Ed è particolarmente difficile la situazione
per migliaia di bambini profughi siriani in Libano: nelle regioni libanesi del Nord
e Bekaa sono circa 35 mila bambini siriani con meno di 14 anni che vivono in condizioni
critiche. In questo periodo, la situazione meteorologica con temperature sempre più
rigide rende la situazione ancora più drammatica. La priorità è mantenere i piccoli
al caldo, al sicuro e sani. A Dalhamieh, un piccolo villaggio della Valle della Bekaa,
circa 30 chilometri ad est di Beirut, i rifugiati siriani sono sparsi in un accampamento
dove le tende si moltiplicano di giorno in giorno. Fino a qualche giorno c’erano 698
persone, tra cui 86 bambini con meno di 2 anni, giunti dalla Siria. In questi giorni
– ricorda l’agenzia Fides - si trovano a dover far fronte alle rigide temperature
invernali. Le tende sono fatte di cartone e plastica e non sono adeguate per il clima
rigido della zona. Secondo le ultime statistiche dell’Alto Commissariato delle Nazioni
Unite per i Rifugiati, i profughi registrati o in attesa di registrazione in Libano
sono oltre 160 mila. Tuttavia, il numero reale è notevolmente superiore visto che
molti, per timore, preferiscono non registrarsi. La scorsa settimana, circa 270 rifugiati
sono stati ricoverati in ospedale.
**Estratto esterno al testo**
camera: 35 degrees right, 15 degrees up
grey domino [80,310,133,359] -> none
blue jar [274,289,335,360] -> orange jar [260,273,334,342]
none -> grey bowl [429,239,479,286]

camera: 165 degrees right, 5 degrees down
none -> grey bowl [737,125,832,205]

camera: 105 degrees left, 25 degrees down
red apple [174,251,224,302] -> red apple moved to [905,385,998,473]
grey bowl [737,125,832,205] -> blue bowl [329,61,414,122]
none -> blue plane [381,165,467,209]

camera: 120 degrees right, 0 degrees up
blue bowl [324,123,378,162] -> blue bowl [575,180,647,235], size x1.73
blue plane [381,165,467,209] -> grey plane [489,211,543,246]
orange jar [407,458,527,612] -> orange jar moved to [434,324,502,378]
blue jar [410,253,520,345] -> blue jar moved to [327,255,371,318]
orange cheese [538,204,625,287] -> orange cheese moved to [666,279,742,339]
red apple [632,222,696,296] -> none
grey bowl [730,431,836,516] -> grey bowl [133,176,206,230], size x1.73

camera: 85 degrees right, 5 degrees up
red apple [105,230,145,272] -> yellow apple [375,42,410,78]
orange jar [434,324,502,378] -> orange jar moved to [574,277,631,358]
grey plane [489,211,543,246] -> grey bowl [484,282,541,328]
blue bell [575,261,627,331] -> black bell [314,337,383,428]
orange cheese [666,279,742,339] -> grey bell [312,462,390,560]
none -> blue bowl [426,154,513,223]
C’è anche il pericolo di epidemie di epatite e
colera. Nel piccolo villaggio di Adous stanno aumentando i ricoveri negli ospedali.
Per cercare di limitare questa emergenza, l’Unicef e altre organizzazioni umanitarie
stanno avviando in Libano un programma per distribuire ai rifugiati ad Akkar, nel
Libano del Nord e nella Valle della Bekaa, kit con materiali di supporto per far fronte
all’inverno. Occorrono scarpe, calze, pantaloni, giacche, cappelli, guanti ma anche
teli di plastica, coperte, forniture mediche e alimentari. (A.L.)